Like the 1992 film that introduced horror fans to Tony Todd’s iconic ‘Man in the Mirror’ boogeyman, Rose finds old-school scares in the heart of the modern metropolis. Back then, it was the Chicago projects; this time around, it is in an abandoned sanitarium in the wilds of inner-city Los Angeles. A vibrant blonde artist named Jill (Caitlin Folley) is being followed about town by her horny new beau, Adam (the barely-glimpsed Ian Duncan), who is recording her as she prepares to launch her first exhibit. Sweet time together fills most of the film’s first act, which bounces from boho-loft bonking to playful public giggles and back again; Rose’s film takes a broadminded approach to energetic and frank lovemaking that will attract tough censor attention in some territories.
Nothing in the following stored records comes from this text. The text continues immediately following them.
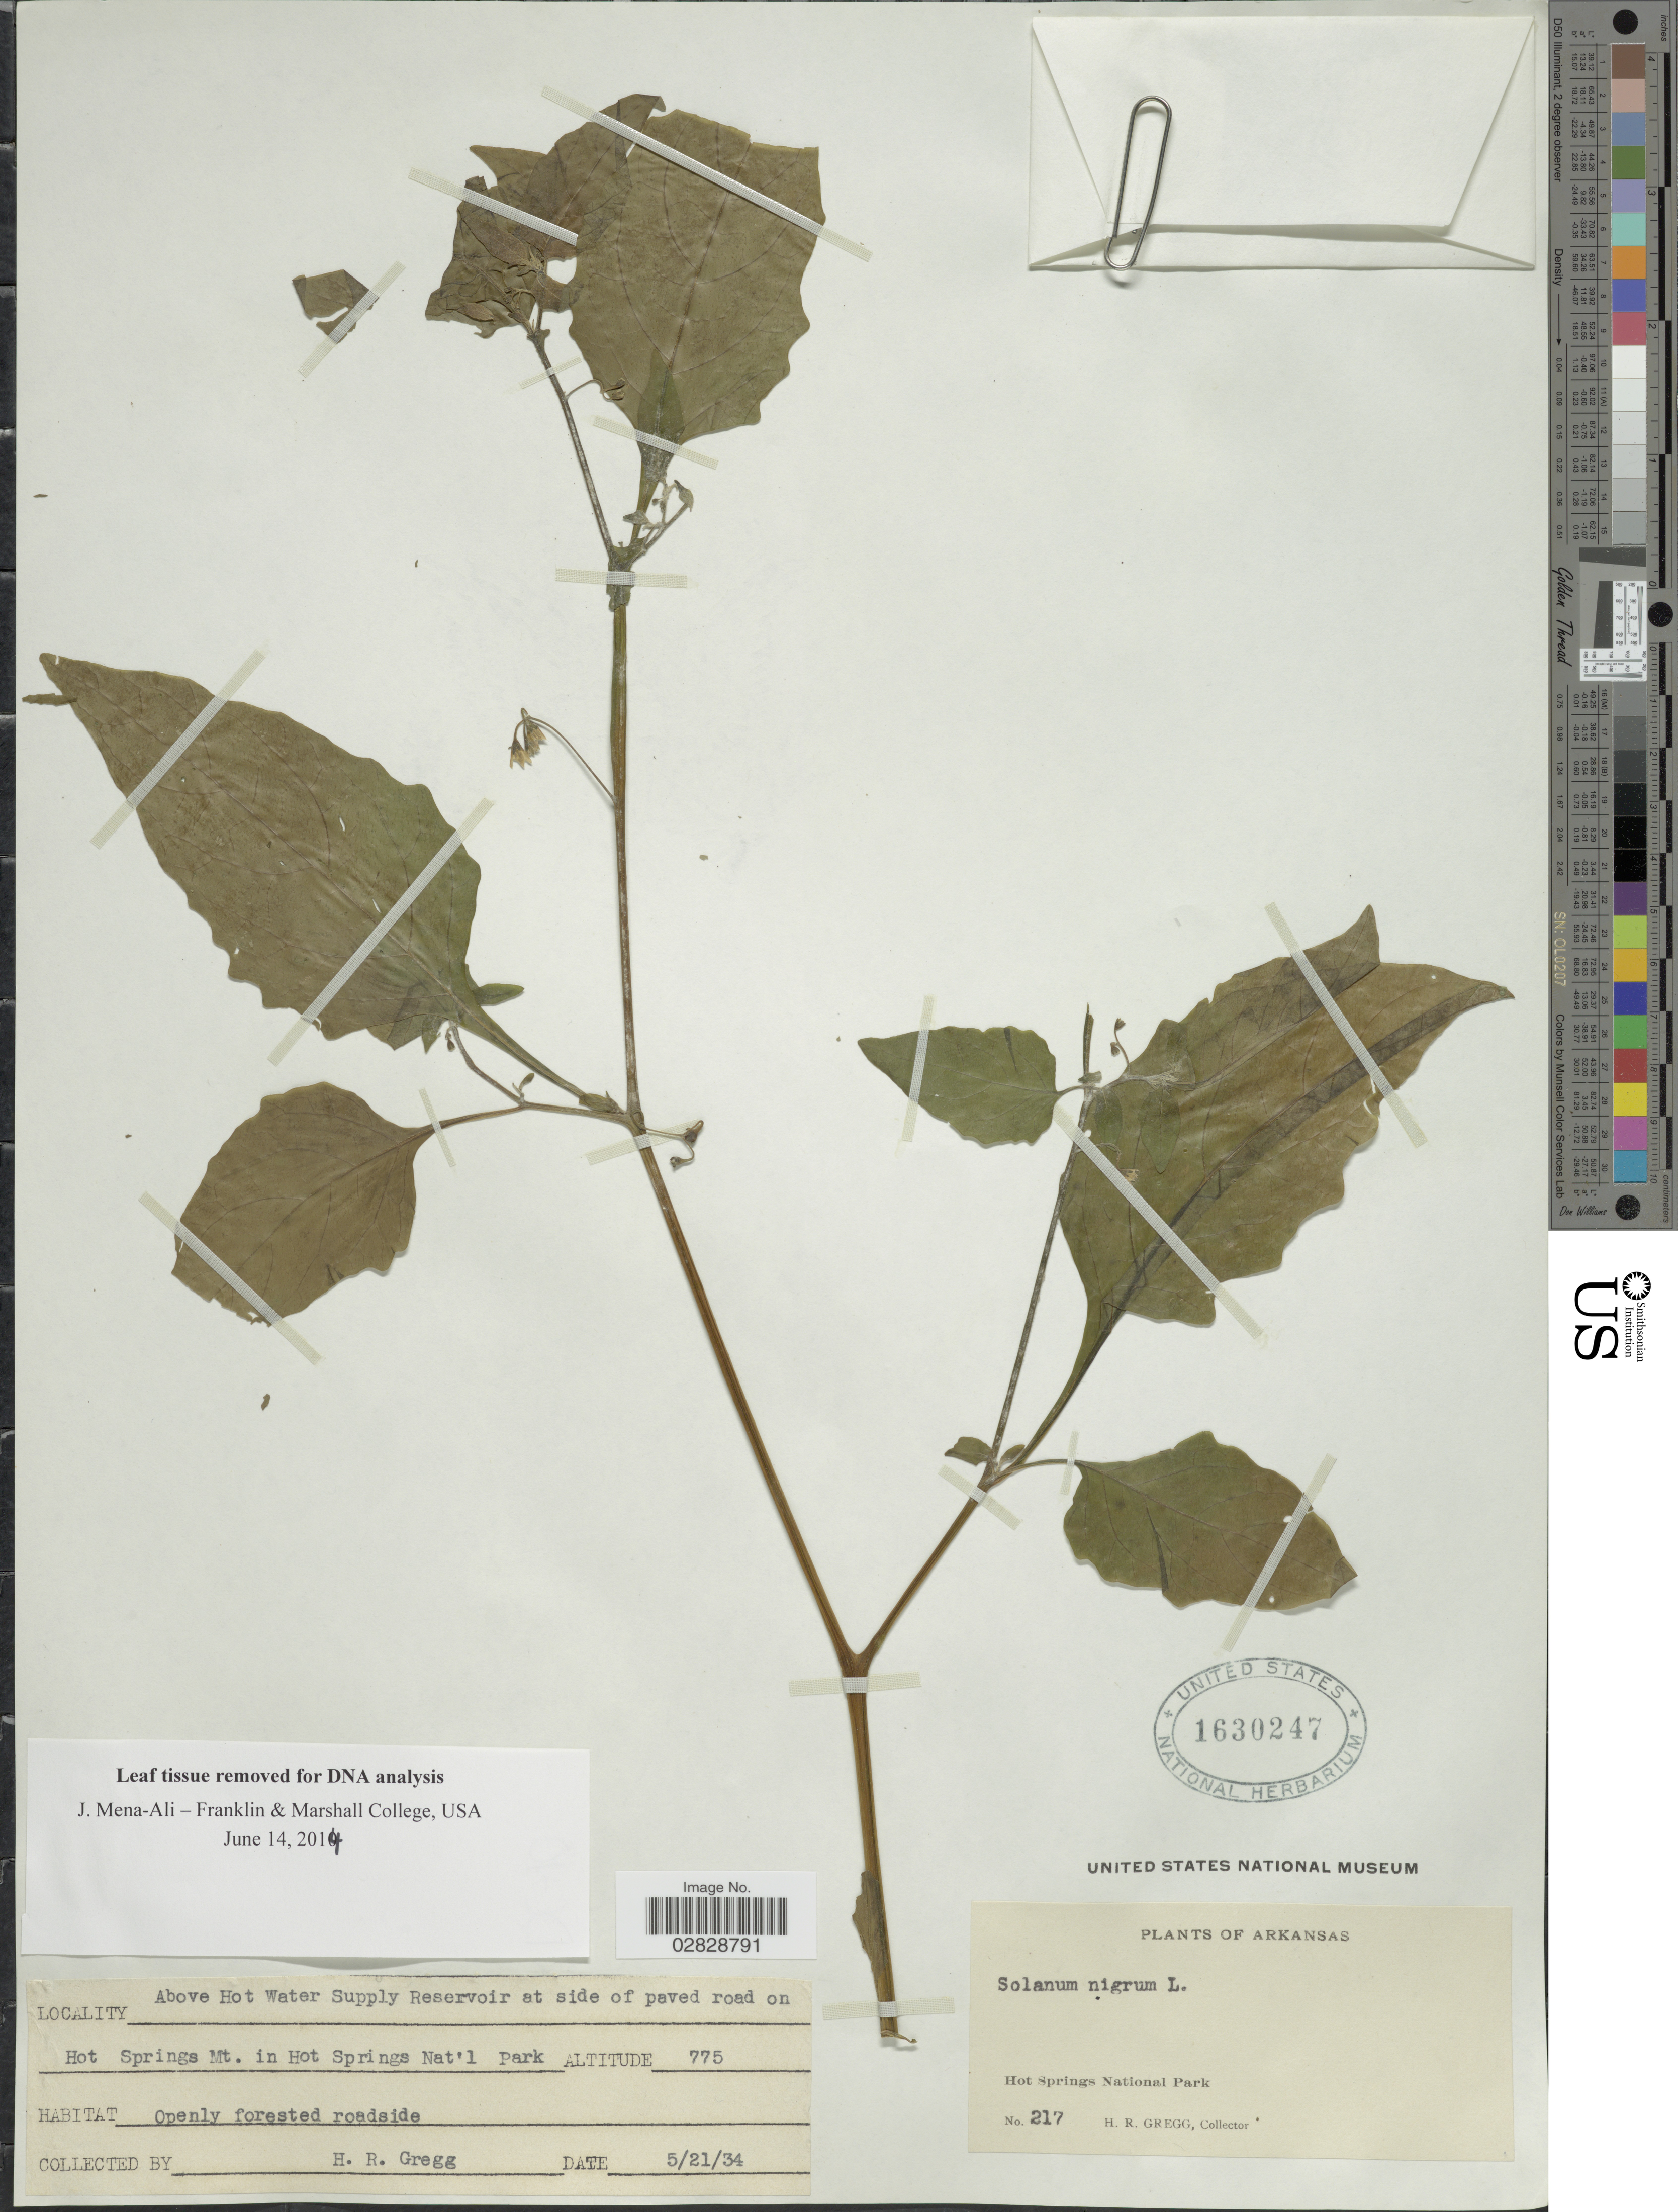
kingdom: Plantae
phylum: Tracheophyta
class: Magnoliopsida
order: Solanales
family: Solanaceae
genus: Solanum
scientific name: Solanum emulans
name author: Raf.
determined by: Knapp, S. D.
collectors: H. Gregg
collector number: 217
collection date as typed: Transcribed d/m/y: 21/5/34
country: United States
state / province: Arkansas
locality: Above Hot Water Supply Reservoir at side of paved road on Hot Springs Mt. in Hot Springs Nat'l park. Hot Springs National Park.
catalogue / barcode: US 1630247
Adam surprises Jill by taking her to a dingy old mansion to get her thoughts on the place as a gallery space. He surprises her further when, as some kind of bad joke, he straps her to a guerney and briefly leaves her briefly; this allows for the film’s first big scare and the beginning of Jill and Adam’s descent into the vengeful spiritual memory of the building. The plotting comparisons to The Shining grow increasingly apparent (Rose references the ‘naked hottie/old hag’ mirror moment from Kubrick’s film at one point), though it is hardly the first to do so and ultimately carves out its own satisfying narrative path.

Just as fellow veteran Barry Levinson showed on his criminally-underseen handheld horror work The Bay, the format can reinvigorate a director who has spent a career grinding through the traditionally cumbersome production process. Rose held his own camera and cut his own footage on sxtape and the confidence of an old-pro given free reign comes through in every well-timed scare. He has major assets in leading lady Folley, whose all-or-nothing performance goes from darling free-spirit to bloody, shrieking banshee, and production designer Bradd Fillmann, whose vision of a hellish hospital landscape is clearly influenced by those first-person horror games that I refuse to play because they terrify me.

sxtape never fully overcomes the inherent problems that dog the found-footage film - why don’t they just leave? why would they keep filming? why doesn’t the camera battery run out? who adds the post-production elements? The film has its own unanswered conundrums, such as who would still  be running power to the clearly derelict building, although the biggest logical misstep in Eric Reese’s script comes in the form of a prologue in which a cop questions a bloody and distressed Jill; if she is seen to have survived and the fate of her companions is in no doubt, who finds and watches the footage?

Fortunately, Rose and his team generate enough goodwill with some solid scares and a truly icky final frame to overcome any shortcomings. sxtape breathes some fresh air into the handheld-horror genre via the skill of a deft, proven journeyman filmmaker who is clearly enjoying himself.